The toll poverty takes on children's mental health
Growing up in poverty exposes children to greater levels of stress, which can lead to psychological problems later in life, a new study suggests.
Researchers at Cornell University reported that kids who grow up poor are more likely to have reduced short-term spatial memory. The study also reported that such kids seem to be more prone to antisocial and aggressive behavior, such as bullying.
Poor children are also more likely than kids from middle-income homes to feel powerless, the study authors suggested.
Of course, the findings don’t mean that all children growing up in poverty will have these problems, only that the risk is higher, the researchers said.
“What this means is, if you’re born poor, you’re on a trajectory to have more of these kinds of psychological problems,” study author Gary Evans, a professor of environmental and developmental psychology, said in a university news release.
The researchers said the negative psychological effects of growing up in poverty may stem from stress.
“With poverty, you’re exposed to lots of stress. Everybody has stress, but low-income families, low-income children, have a lot more of it,” Evans said. “And the parents are also under a lot of stress. So, for kids, there is a cumulative risk exposure.”
For the study, the researchers monitored 341 children and young adults for 15 years. The participants were evaluated at four intervals: age 9, 13, 17 and 24.
The young people’s short-term spatial memory was tested by asking the older participants to correctly repeat a series of complex sequences of lights and sounds by pressing four colored pads in a certain order.
Those who grew up in poverty were not able to perform this task as well as those from middle-income backgrounds.
“This is an important result because the ability to retain information in short-term memory is fundamental to a host of basic cognitive skills, including language and achievement,” the study authors wrote.
The study participants were also asked to solve an impossible puzzle to assess their sense of helplessness. The adults who grew up poor gave up 8 percent more quickly than those who weren’t impoverished as children. The adults who grew up in poverty were also more likely to agree with statements, such as, “I argue a lot” and “I am too impatient,” than those who didn’t.

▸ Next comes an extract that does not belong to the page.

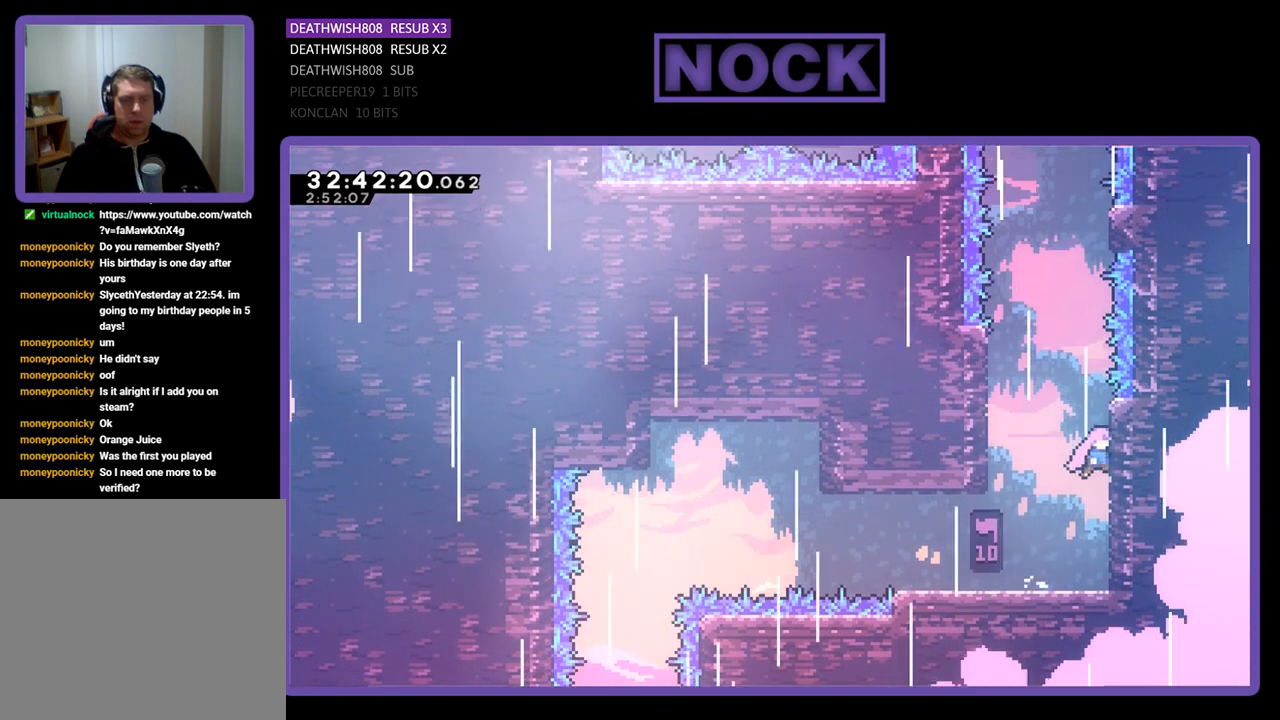
{"buttons": ["R2", "DPAD_LEFT"], "left_stick": "center", "events": [[167, "CROSS", "up"], [200, "DPAD_LEFT", "down"], [267, "DPAD_UP", "up"], [300, "CROSS", "down"], [467, "CROSS", "up"]]}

The study also found that adults who grew up poor had higher levels of chronic physical stress throughout childhood that lingered into adulthood.

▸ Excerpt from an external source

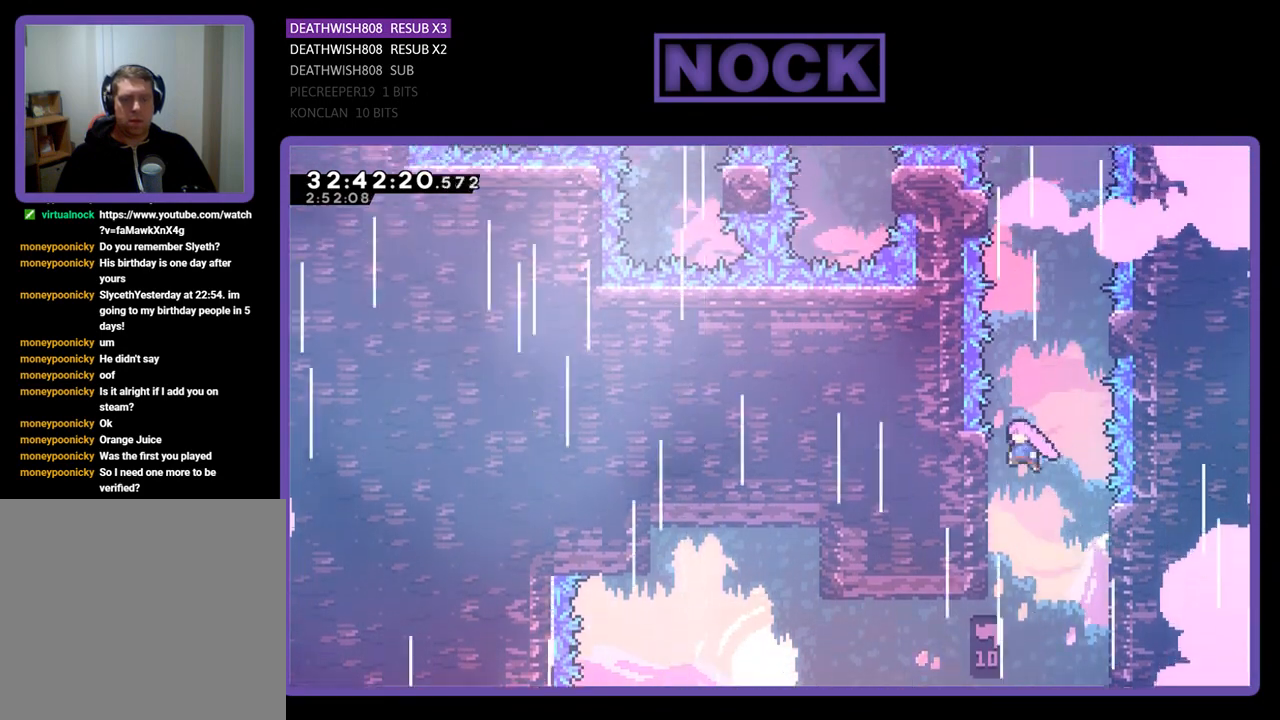
{"buttons": ["CROSS", "R2", "DPAD_RIGHT"], "left_stick": "center", "events": [[100, "DPAD_LEFT", "up"], [333, "DPAD_RIGHT", "down"], [367, "CROSS", "down"]]}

The study’s findings may have broad implications since children who grow up poor tend to remain poor as adults, Evans noted. About 40 percent of sons have incomes similar to their fathers, the researchers said.
“People walk around with this idea in their head that if you work hard, play by the rules, you can get ahead,” Evans said. “And that’s just a myth. It’s just not true.”

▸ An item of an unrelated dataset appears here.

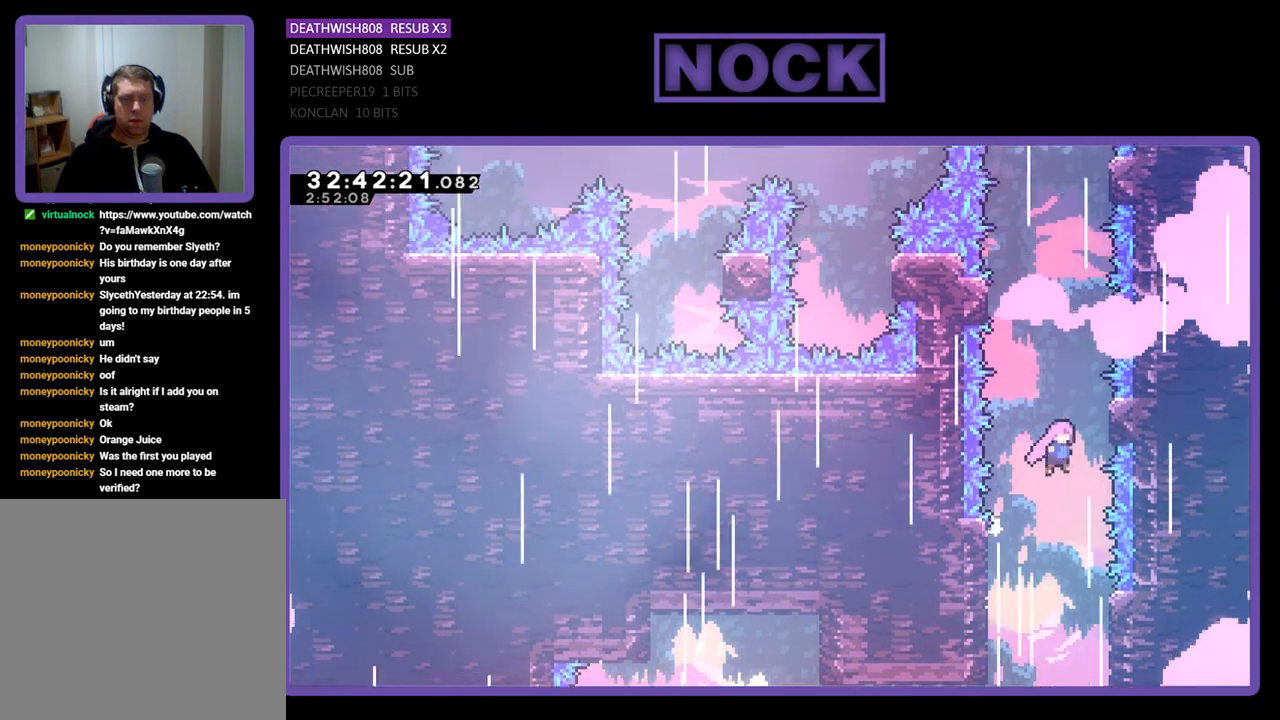
{"buttons": ["CROSS", "R2", "DPAD_LEFT"], "left_stick": "center", "events": [[267, "CROSS", "up"], [267, "DPAD_RIGHT", "up"], [367, "DPAD_LEFT", "down"], [400, "CROSS", "down"]]}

To prevent these psychological problems, poor children likely need help early in life. “If you don’t intervene early, it’s going to be really difficult and is going to cost a lot to intervene later,” he contended.
Evans said one possible way to reduce poor children’s exposure to stress and reduce their risk for psychological problems may be to boost their family’s income. One way to do that would be to create a safety net for poor families with children, similar to Social Security’s supplemental income for the elderly and disabled, he said.
“It’s not true you can’t do anything about poverty. It’s just whether there’s the political will, and are people willing to reframe the problem, instead of blaming the person who is poor and even more preposterous blaming their children,” he said.
“This is a societal issue, and if we decide to reallocate resources like we did with the elderly and Social Security, we could change the kind of data this study is showing,” he said.
“Could we get rid of poverty? Probably not,” Evans said. “But I think we could change it dramatically.”
The study was published recently in the Proceedings of the National Academic of Sciences.